How do I stop a lemon and ginger traybake from sinking in the middle?

A traybake usually sinks when the batter is too wet or the oven door is opened too early. Make sure you cream the butter and sugar well, measure flour accurately, and keep the oven closed for at least the first 20 minutes of baking.

Why is my lemon and ginger traybake dense instead of light and fluffy?

A dense sponge often means the butter and sugar weren’t creamed enough or the flour was overmixed. Beat the mixture until pale and fluffy, then fold in the flour gently to keep the batter airy.

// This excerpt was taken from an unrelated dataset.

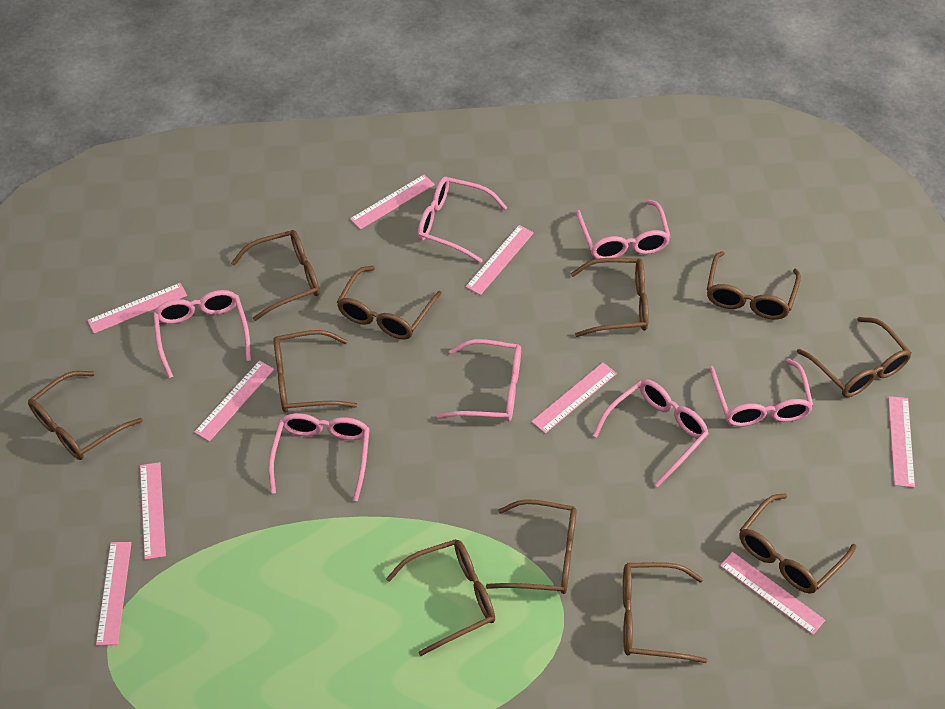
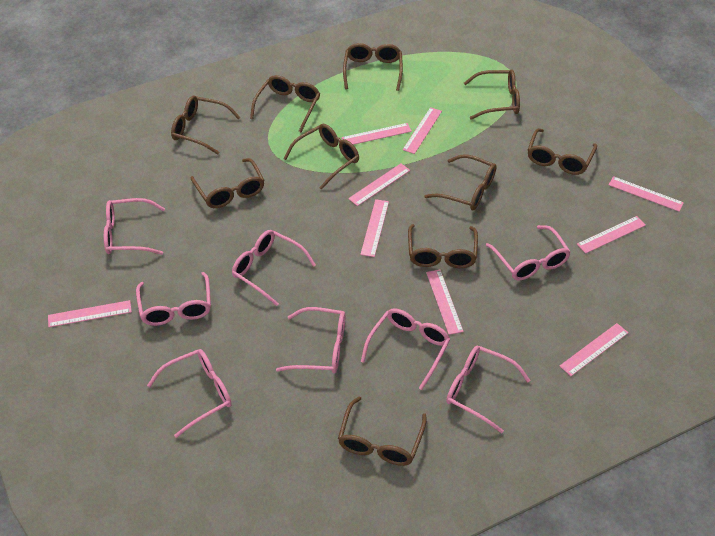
brown glasses: [28,371,143,460] [231,230,320,321] [273,330,357,412] [337,266,442,339] [386,539,495,656] [486,499,577,594] [570,258,649,337] [623,562,707,663] [707,251,801,320] [739,493,856,594] [797,317,911,397] = 11 -> [171,96,241,154] [191,158,265,208] [250,75,320,132] [284,124,359,190] [338,397,427,466] [343,43,403,91] [408,224,478,268] [424,154,497,210] [464,69,520,120] [528,128,597,175] = 10
pink glasses: [153,290,251,378] [269,413,370,501] [418,177,508,263] [437,339,521,422] [576,200,671,259] [593,379,709,487] [709,359,813,427] = 7 -> [104,198,165,255] [136,272,211,326] [147,349,232,438] [232,230,316,306] [276,307,345,373] [361,308,451,390] [446,346,531,433] [486,225,571,280] = 8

Can I use fresh ginger instead of ground or crystallised ginger in this traybake?

You can use fresh ginger, but reduce the quantity because it has a stronger flavour and more moisture. About 1 tablespoon of finely grated fresh ginger works well without making the sponge wet.

How do I make the lemon icing set properly on the traybake?

The icing sets best when the cake is completely cool. Mix icing sugar with lemon juice until thick but pourable, spread it evenly, and let it stand at room temperature until firm.

Wrapping It Up

This Mary Berry Lemon and Ginger Traybake is a comforting yet refreshing bake that fits into any occasion. It’s easy, reliable, and full of warm citrus flavour that everyone enjoys. The simple steps, adaptable ingredients, and clean-cut traybake presentation make it a recipe you’ll want to revisit often.

With the tips and variations above, you can customise it to suit your taste and create a traybake that always turns out beautifully.